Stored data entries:
Content starts

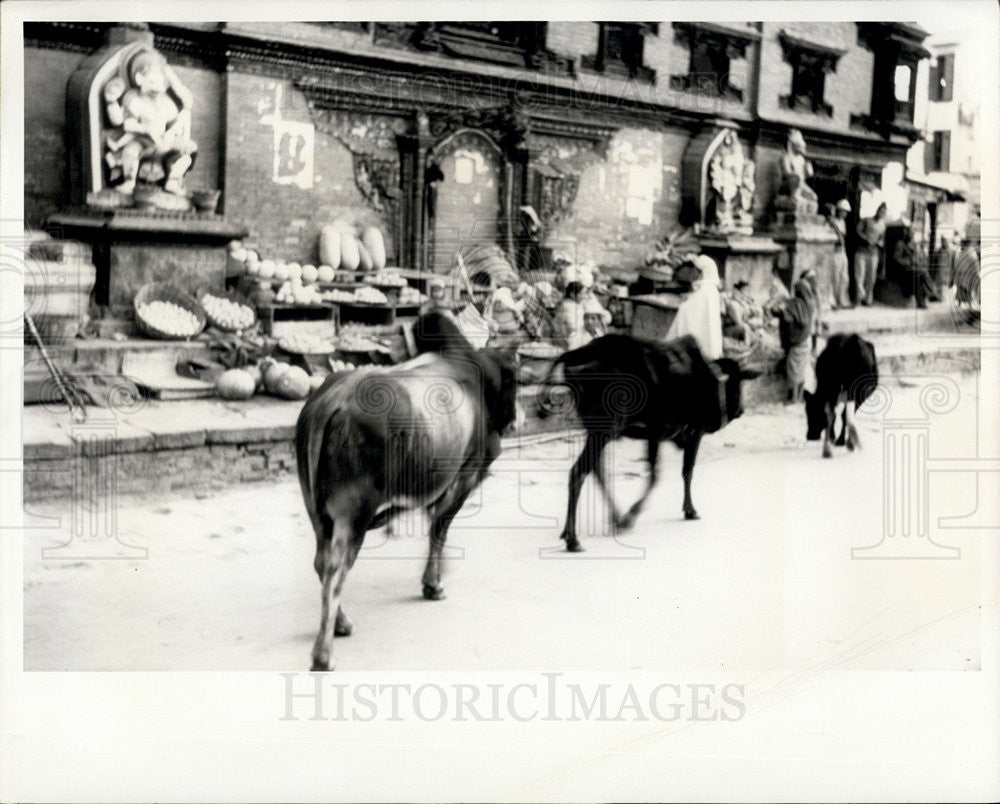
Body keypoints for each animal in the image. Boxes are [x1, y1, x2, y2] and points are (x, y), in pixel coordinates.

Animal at [294, 314, 516, 672]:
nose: (514, 421)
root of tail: (330, 402)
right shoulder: (464, 477)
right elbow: (439, 529)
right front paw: (433, 584)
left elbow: (434, 528)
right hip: (353, 514)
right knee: (335, 567)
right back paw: (323, 654)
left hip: (317, 511)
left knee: (321, 563)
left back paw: (341, 624)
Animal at [544, 334, 752, 552]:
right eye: (736, 384)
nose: (741, 410)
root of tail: (574, 355)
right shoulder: (685, 432)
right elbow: (674, 473)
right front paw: (688, 511)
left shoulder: (662, 435)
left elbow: (666, 473)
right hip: (604, 431)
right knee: (578, 472)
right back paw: (574, 538)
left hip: (599, 433)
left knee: (596, 471)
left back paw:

Content ends

The answer must consist of every line in the records above that contains the word "back".

right back paw: (323, 654)
left back paw: (341, 624)
right back paw: (574, 538)
left back paw:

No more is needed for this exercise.